Pour l’enseignant, cela nécessite une solide organisation mais aussi une grande confiance : « Je m’appuie sur les grands, assure Marion. Ils vont aider les plus petits, leur ré-expliquer ce qu’ils n’ont pas compris (ce qui permet d’ailleurs d’ancrer solidement les apprentissages)... Mais tous, petits et grands, ont des responsabilités adaptées à leur âge : corriger les devoirs, noter ce qu’il faut mettre dans le cartable, effacer le tableau... C’est une micro-société où chacun se sent utile, responsable et plus grand ! »
« Ils voient beaucoup mieux le chemin du savoir »

Un autre intérêt de la classe unique, c’est l’apprentissage de la différence et de la tolérance, hors de tout esprit de compétition : « Le grand ne se moque pas du petit car il était là il y a peu, et le petit comprend le chemin qui lui reste à parcourir. Ils voient beaucoup mieux le chemin du savoir. » Midi, les enfants montent à la cantine de l’étage, où Thérèse, la cantinière communale, a préparé un repas maison.

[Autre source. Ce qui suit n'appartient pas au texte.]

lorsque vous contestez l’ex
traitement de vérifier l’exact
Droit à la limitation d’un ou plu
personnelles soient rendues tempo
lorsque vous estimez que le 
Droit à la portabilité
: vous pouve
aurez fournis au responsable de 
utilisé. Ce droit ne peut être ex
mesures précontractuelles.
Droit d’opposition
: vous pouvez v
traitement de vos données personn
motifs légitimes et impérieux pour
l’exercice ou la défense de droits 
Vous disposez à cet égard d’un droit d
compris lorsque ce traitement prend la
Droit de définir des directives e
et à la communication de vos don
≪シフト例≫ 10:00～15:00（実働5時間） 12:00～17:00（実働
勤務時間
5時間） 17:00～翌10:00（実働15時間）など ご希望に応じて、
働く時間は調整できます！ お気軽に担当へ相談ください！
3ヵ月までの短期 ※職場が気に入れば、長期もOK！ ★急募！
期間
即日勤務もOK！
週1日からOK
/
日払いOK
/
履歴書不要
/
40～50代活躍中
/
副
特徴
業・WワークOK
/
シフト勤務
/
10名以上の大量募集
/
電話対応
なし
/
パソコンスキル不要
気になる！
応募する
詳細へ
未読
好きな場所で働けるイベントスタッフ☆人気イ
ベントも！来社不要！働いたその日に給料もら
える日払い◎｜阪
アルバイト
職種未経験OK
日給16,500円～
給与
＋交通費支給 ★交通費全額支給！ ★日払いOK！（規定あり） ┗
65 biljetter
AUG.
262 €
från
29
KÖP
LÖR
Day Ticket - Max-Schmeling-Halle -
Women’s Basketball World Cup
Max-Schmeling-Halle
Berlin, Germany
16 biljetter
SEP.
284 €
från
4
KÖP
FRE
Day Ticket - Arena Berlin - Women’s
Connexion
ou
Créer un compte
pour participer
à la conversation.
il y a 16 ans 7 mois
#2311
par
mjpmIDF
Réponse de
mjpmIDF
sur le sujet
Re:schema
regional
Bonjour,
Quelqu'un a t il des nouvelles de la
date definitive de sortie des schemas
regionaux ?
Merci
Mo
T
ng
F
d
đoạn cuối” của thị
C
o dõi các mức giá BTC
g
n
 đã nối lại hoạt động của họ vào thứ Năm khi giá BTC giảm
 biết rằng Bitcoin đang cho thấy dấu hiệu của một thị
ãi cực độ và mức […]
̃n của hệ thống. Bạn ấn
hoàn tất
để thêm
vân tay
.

Les enfants expriment leur enthousiasme : « J’adore cette école car on est tous amis, on fait plein d’ateliers avec notre maîtresse super-cool », dit Guillaume. « Tout le monde se connaît, on rigole ensemble », s’écrie Astrid.

Malgré ce bonheur d’apprendre et les très bons résultats de ces élèves une fois arrivés au collège, l’école devrait fermer en 2017. La maire de Saint-Michel-de-Cours, Martine Fournier, et les autres élus locaux ont donc un an pour décider à quelle sauce leur école sera mangée et dans quel regroupement pédagogique intercommunal (RPI) elle sera intégrée. « L’État force les maires à s’entretuer, ou à se suicider politiquement », commente Cédric Szabo, directeur de l’Association des maires ruraux de France (AMRF). En effet, dans le protocole signé en janvier 2015 par l’académie de Toulouse et les grands élus locaux, il est précisé que le département du Lot est très (trop !) bien doté en postes d’enseignants. Obligation donc d’en supprimer 18 sur 3 ans, ce qui aboutirait à la fermeture de 10 classes uniques...(...)

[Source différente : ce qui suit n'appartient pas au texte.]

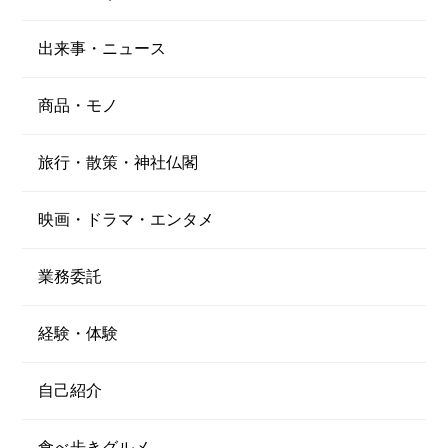
出来事・ニュース
商品・モノ
旅行・散策・神社仏閣
映画・ドラマ・エンタメ
業務委託
経験・体験
自己紹介
食べ歩きグルメ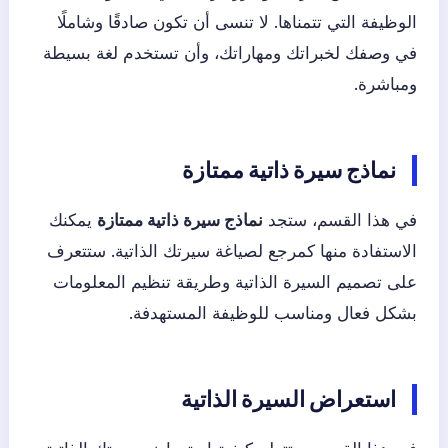
الوظيفة التي تتمناها. لا تنسى أن تكون صادقًا وشاملًا
في وصفك لخبراتك ومهاراتك، وأن تستخدم لغة بسيطة
ومباشرة.
نماذج سيرة ذاتية ممتازة
في هذا القسم، ستجد
نماذج سيرة ذاتية ممتازة
يمكنك
الاستفادة منها كمرجع لصياغة سيرتك الذاتية. ستتعرف
على تصميم السيرة الذاتية وطريقة تنظيم المعلومات
بشكل فعال ومناسب للوظيفة المستهدفة.
استعراض السيرة الذاتية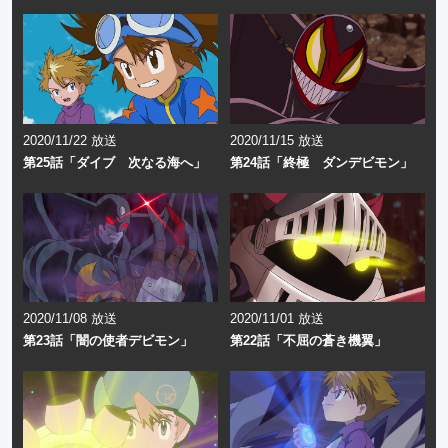
2020/11/22 放送
2020/11/15 放送
第25話「ダイブ 次なる海へ」
第24話「終極 ダンデビモン」
2020/11/08 放送
2020/11/01 放送
第23話「闇の使者デビモン」
第22話「不屈の蒼き機翼」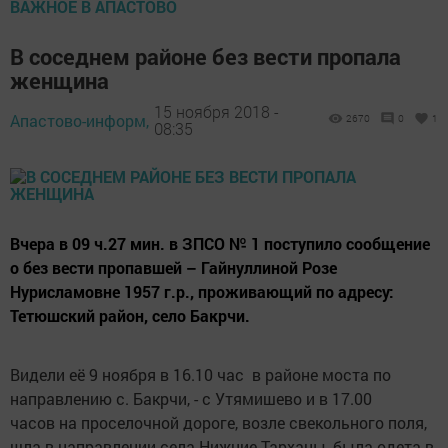
ВАЖНОЕ В АПАСТОВО
В соседнем районе без вести пропала
женщина
15 ноября 2018 -
Апастово-информ,
2670
0
1
08:35
Вчера в 09 ч.27 мин. в ЗПСО № 1 поступило сообщение
о без вести пропавшей – Гайнуллиной Розе
Нурисламовне 1957 г.р., проживающий по адресу:
Тетюшский район, село Бакрчи.
Видели её 9 ноября в 16.10 час в районе моста по
направлению с. Бакрчи, - с Утямишево и в 17.00
часов на проселочной дороге, возле свекольного поля,
шла в направлении села Нижние Тарханы, была одета в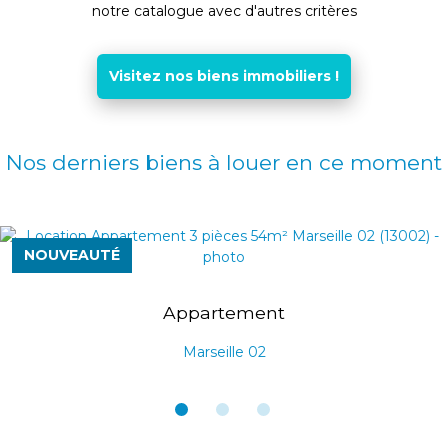
notre catalogue avec d'autres critères
Visitez nos biens immobiliers !
Nos derniers biens à louer en ce moment
NOUVEAUTÉ
Appartement
Marseille 02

Élus et parents d’élèves ne décolèrent pas. (...)

« La concentration des enfants, c’est le modèle de la ferme des Mille vaches ! Pourquoi ne pas éduquer local comme on consomme local ? La classe unique offre une véritable biodiversité » (...)

Mais comment lutter contre une pensée qui juge archaïques les petites structures ? « Il faut dépasser le combat pour sauver telle ou telle école, et replacer l’école au cœur de projets collectifs pour le territoire. C’est un combat d’avenir, une alternative à inventer. » Lui qui appartient au nouveau collectif « La petite école est une chance » [1] est pourtant pessimiste. Face au rouleau compresseur de l’Éducation nationale, de nombreux parents créent des écoles associatives utilisant des pédagogies alternatives... Une école à deux vitesses risque donc de se mettre en place. (...)

Dans le domaine scolaire comme ailleurs, les petites structures qui expérimentent des alternatives semblent gêner le pouvoir central et parfois même local. Au-delà de la question scolaire, des citoyens luttent et s’interrogent sur le modèle urbain valorisé à travers cette furieuse tendance au regroupement. Et sur le droit à vivre autrement, dans des territoires déjà affaiblis par la géographie et la raréfaction des services publics.